Elena yüzüne bir sırıtış yerleştirdi. "Şu konuşana da bak."

Mutfağın kapısı açıldığında hızlıca büyü kitabının üstüne bir şey örttün.

"İşte buradasın Y/N! Seni arıyordum." Gelen Cheng Xiao'ydu. "Bütün kızlar saçlarını yapmanı istiyor. Gece atıştırması mı? Ne pişiriyorsunuz?"

"Özel bir şey değil, kurabiye." Omuz silkerek konuştuğunda Cheng Xiao'nun parmağını kurabiye hamuruna batırmasını beklemiyordun. Genç kız hamuru tadarken dördünüz birlikte konuştunuz.

"Hayır hayır hayır!"

"Ne? Hepsini yiyecek değilim."

"Farklı hissediyor musun?" Elena sorduğunda ekledin. "Bir şeyi kaybetmiş gibi mesela?"

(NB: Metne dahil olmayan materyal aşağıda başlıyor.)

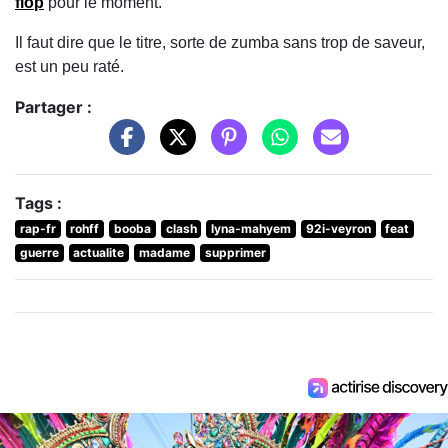
flop
pour le moment.
Il faut dire que le titre, sorte de zumba sans trop de saveur,
est un peu raté.
Partager :
Tags :
rap-fr
rohff
booba
clash
lyna-mahyem
92i-veyron
feat
guerre
actualite
madame
supprimer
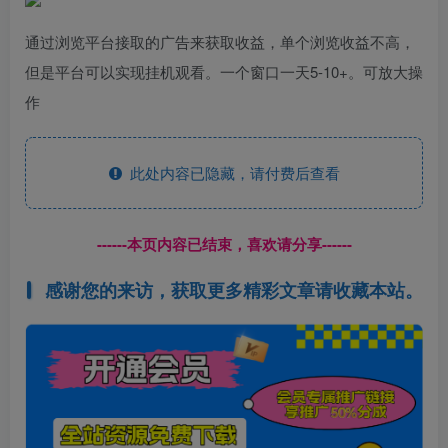
通过浏览平台接取的广告来获取收益，单个浏览收益不高，
但是平台可以实现挂机观看。一个窗口一天5-10+。可放大操
作
此处内容已隐藏，请付费后查看
------本页内容已结束，喜欢请分享------
感谢您的来访，获取更多精彩文章请收藏本站。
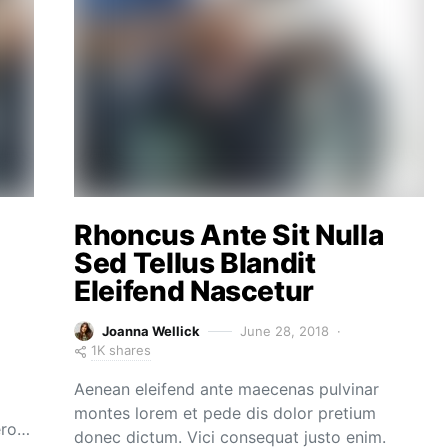
Rhoncus Ante Sit Nulla
Sed Tellus Blandit
Eleifend Nascetur
Joanna Wellick
June 28, 2018
1K shares
Aenean eleifend ante maecenas pulvinar
montes lorem et pede dis dolor pretium
ero…
donec dictum. Vici consequat justo enim.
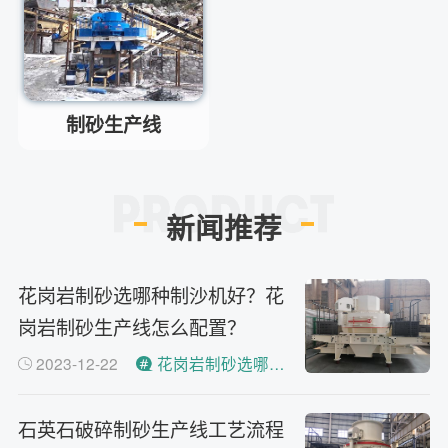
请问厂家地址在哪？
问
河南省郑州市高新技术开发区梧
答
桐街与红松路交叉口中国高端矿
机生产出口基地园区
制砂机最小的产量是多少？
问
制砂生产线
最小每小时12吨
答
移动破碎机时产多少方？
问
每小时30-300方的型号都有。
答
新闻推荐
红星制砂机在环保上达标吗？
问
环保测验均达到标准
答
小型的制砂机类型有哪些？
问
花岗岩制砂选哪种制沙机好？花
主要有细碎机，复合破，对辊制
答
岗岩制砂生产线怎么配置？
砂机，HX制砂机等
2023-12-22
花岗岩制砂选哪种制沙机好？
石英石破碎制砂生产线工艺流程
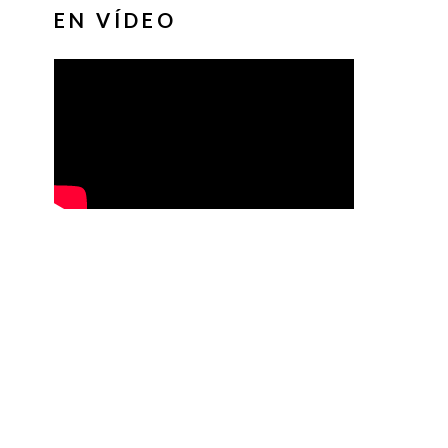
EN VÍDEO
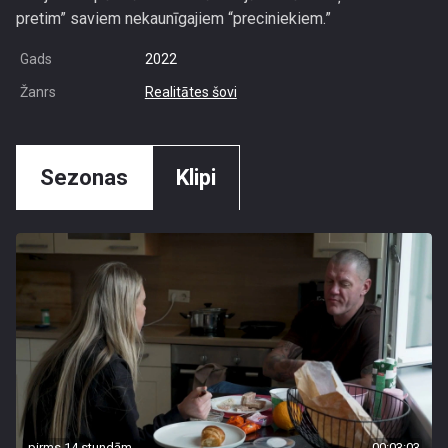
pretim” saviem nekaunīgajiem “preciniekiem.”
Gads
2022
Žanrs
Realitātes šovi
Sezonas
Klipi
pirms 14 stundām
00:03:03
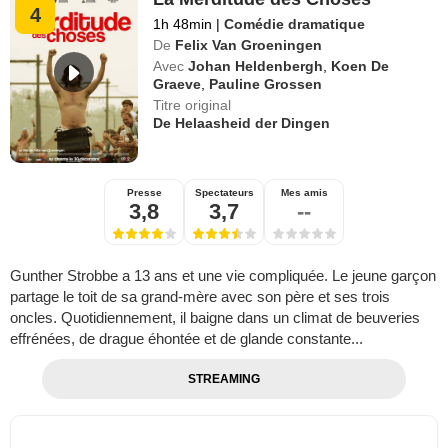
4
1h 48min
|
Comédie dramatique
De
Felix Van Groeningen
Avec
Johan Heldenbergh
,
Koen De
Graeve
,
Pauline Grossen
Titre original
De Helaasheid der Dingen
Presse
Spectateurs
Mes amis
3,8
3,7
--
Gunther Strobbe a 13 ans et une vie compliquée. Le jeune garçon
partage le toit de sa grand-mère avec son père et ses trois
oncles. Quotidiennement, il baigne dans un climat de beuveries
effrénées, de drague éhontée et de glande constante...
STREAMING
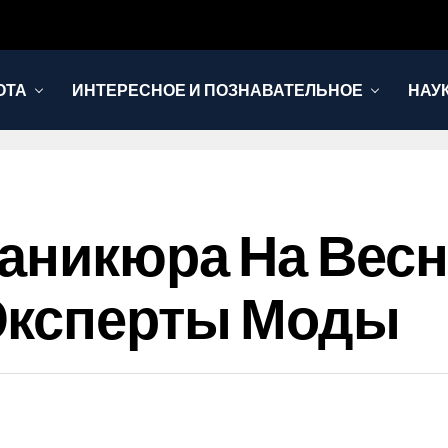
ОТА
ИНТЕРЕСНОЕ И ПОЗНАВАТЕЛЬНОЕ
НАУ
аникюра На Весну
Эксперты Моды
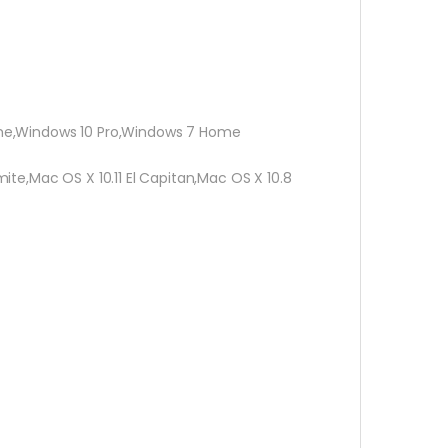
ome,Windows 10 Pro,Windows 7 Home
ite,Mac OS X 10.11 El Capitan,Mac OS X 10.8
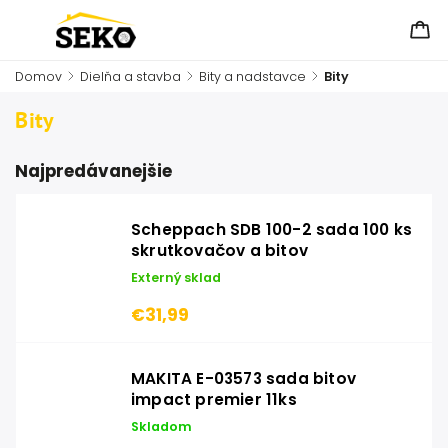
Domov
/
Dielňa a stavba
/
Bity a nadstavce
/
Bity
Bity
Najpredávanejšie
Scheppach SDB 100-2 sada 100 ks
skrutkovačov a bitov
Externý sklad
€31,99
MAKITA E-03573 sada bitov
impact premier 11ks
Skladom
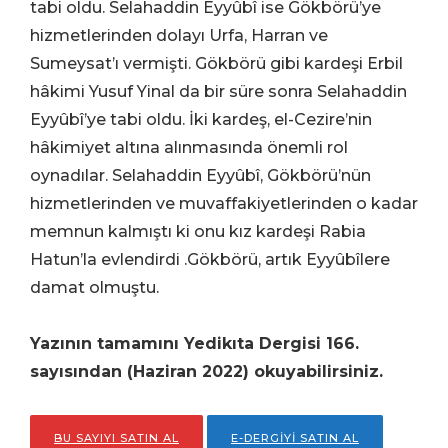
tabi oldu. Selahaddin Eyyûbî ise Gökbörü’ye
hizmetlerinden dolayı Urfa, Harran ve
Sumeysat’ı vermişti. Gökbörü gibi kardeşi Erbil
hâkimi Yusuf Yinal da bir süre sonra Selahaddin
Eyyûbî’ye tabi oldu. İki kardeş, el-Cezire’nin
hâkimiyet altına alınmasında önemli rol
oynadılar. Selahaddin Eyyûbî, Gökbörü’nün
hizmetlerinden ve muvaffakiyetlerinden o kadar
memnun kalmıştı ki onu kız kardeşi Rabia
Hatun
’
la evlendirdi
.
Gökbörü, artık Eyyûbîlere
damat olmuştu.
Yazının tamamını Yedikıta Dergisi 166.
sayısından (Haziran 2022) okuyabilirsiniz.
BU SAYIYI SATIN AL
E-DERGİYİ SATIN AL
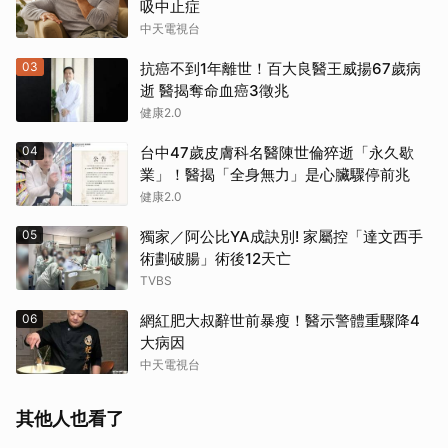
吸中止症
中天電視台
03
抗癌不到1年離世！百大良醫王威揚67歲病
逝 醫揭奪命血癌3徵兆
健康2.0
04
台中47歲皮膚科名醫陳世倫猝逝「永久歇
業」！醫揭「全身無力」是心臟驟停前兆
健康2.0
05
獨家／阿公比YA成訣別! 家屬控「達文西手
術劃破腸」術後12天亡
TVBS
06
網紅肥大叔辭世前暴瘦！醫示警體重驟降4
大病因
中天電視台
其他人也看了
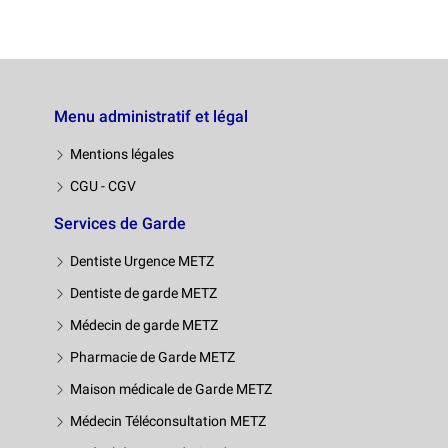
Menu administratif et légal
Mentions légales
CGU - CGV
Services de Garde
Dentiste Urgence METZ
Dentiste de garde METZ
Médecin de garde METZ
Pharmacie de Garde METZ
Maison médicale de Garde METZ
Médecin Téléconsultation METZ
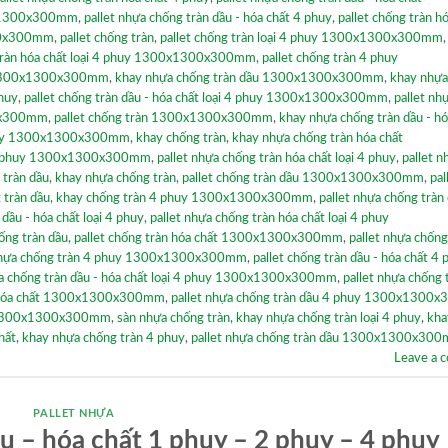
00x1300x300mm
,
pallet nhựa chống tràn dầu - hóa chất 4 phuy
,
pallet chống tràn h
300x300mm
,
pallet chống tràn
,
pallet chống tràn loại 4 phuy 1300x1300x300mm
tràn hóa chất loại 4 phuy 1300x1300x300mm
,
pallet chống tràn 4 phuy
t 1300x1300x300mm
,
khay nhựa chống tràn dầu 1300x1300x300mm
,
khay nhựa
phuy
,
pallet chống tràn dầu - hóa chất loại 4 phuy 1300x1300x300mm
,
pallet nh
00x300mm
,
pallet chống tràn 1300x1300x300mm
,
khay nhựa chống tràn dầu - hó
 phuy 1300x1300x300mm
,
khay chống tràn
,
khay nhựa chống tràn hóa chất
t 4 phuy 1300x1300x300mm
,
pallet nhựa chống tràn hóa chất loại 4 phuy
,
pallet n
 tràn dầu
,
khay nhựa chống tràn
,
pallet chống tràn dầu 1300x1300x300mm
,
pal
 tràn dầu
,
khay chống tràn 4 phuy 1300x1300x300mm
,
pallet nhựa chống tràn 
 dầu - hóa chất loại 4 phuy
,
pallet nhựa chống tràn hóa chất loại 4 phuy
ống tràn dầu
,
pallet chống tràn hóa chất 1300x1300x300mm
,
pallet nhựa chống
hựa chống tràn 4 phuy 1300x1300x300mm
,
pallet chống tràn dầu - hóa chất 4 
ựa chống tràn dầu - hóa chất loại 4 phuy 1300x1300x300mm
,
pallet nhựa chống 
 - hóa chất 1300x1300x300mm
,
pallet nhựa chống tràn dầu 4 phuy 1300x1300
y 1300x1300x300mm
,
sàn nhựa chống tràn
,
khay nhựa chống tràn loại 4 phuy
,
kha
hất
,
khay nhựa chống tràn 4 phuy
,
pallet nhựa chống tràn dầu 1300x1300x30
Leave a 
PALLET NHỰA
u – hóa chất 1 phuy – 2 phuy – 4 phuy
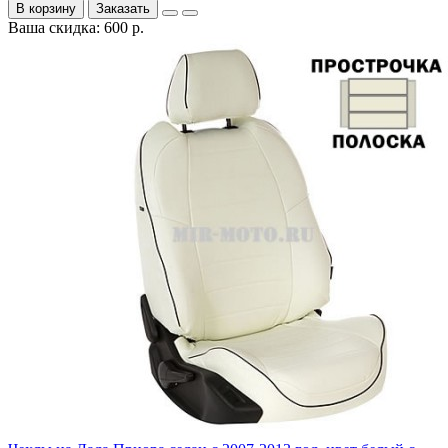
В корзину
Заказать
Ваша скидка: 600 р.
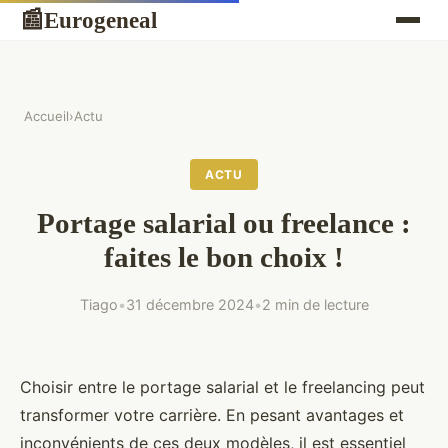
Eurogeneal
📰
Accueil
›
Actu
ACTU
Portage salarial ou freelance :
faites le bon choix !
Tiago
•
31 décembre 2024
•
2 min de lecture
Choisir entre le portage salarial et le freelancing peut
transformer votre carrière. En pesant avantages et
inconvénients de ces deux modèles, il est essentiel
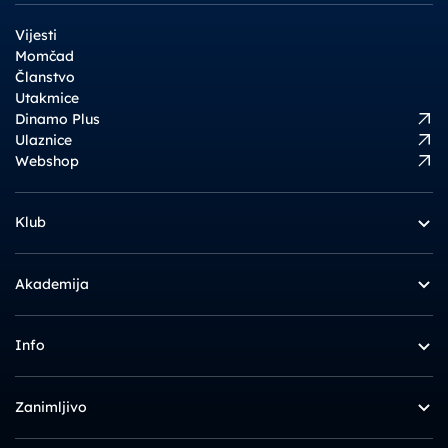
Vijesti
Momčad
Članstvo
Utakmice
Dinamo Plus
Ulaznice
Webshop
Klub
Akademija
Info
Zanimljivo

Kai ise görünüşe göre bu durumdan yararlanmaya karar verip o büyüleyici gülümsemelerinden birini kıza sundu. Elena'nın tepkisi ise göz devirmekti.

Cheng Xiao birkaç saniye durup konuştu. "Damla çikolata iyi olur."

Kai'nin yüzündeki gülümsemenin yerini anlamayan bir ifade aldı.
"Damla mı?"

O sırada sen ve Elena rahatlayarak tuttuğunuz nefeslerinizi verdiniz.

Cheng Xiao buzdolabından bir kase çıkarıp masaya bıraktı.
"Damla çikolata. Yani en önemli besin maddesi."

Kaseden bir avuç alıp kurabiye hamurunun içine atarken konuştu.
"Ne yani, anneniz hiç size damla çikolatalı kurabiye yapmadı mı?"

Anlamaz bakışlarınızı gördüğünde konuşmaya devam etti.
"Mesela, üzgün olduğunuzda fırından taptaze çıkarlar ve yanında koca bir bardak süt sonra anneniz sizi güldürür ve elinden gelen herşeyi yaparak... Niye hepiniz bana öyle bakıyorsunuz?"

Buruk bakışlarınızı görünce sordu.
"Bizim orada işler biraz farklıdır." Chanyeol konuştuğunda Cheng Xiao konuşmaya devam etti.

"Yani biliyorum ama düşündüm ki, kötüler de çocuklarını sever, değil mi?"

Üzgün bakışlarınızı ve Kai'nin Elena'ya sarılmasını gördüğünde ise onun yüzünde de üzgün bir ifade belirdi.
"Oh..." senin elini tutarak devam etti. "Ne kötü."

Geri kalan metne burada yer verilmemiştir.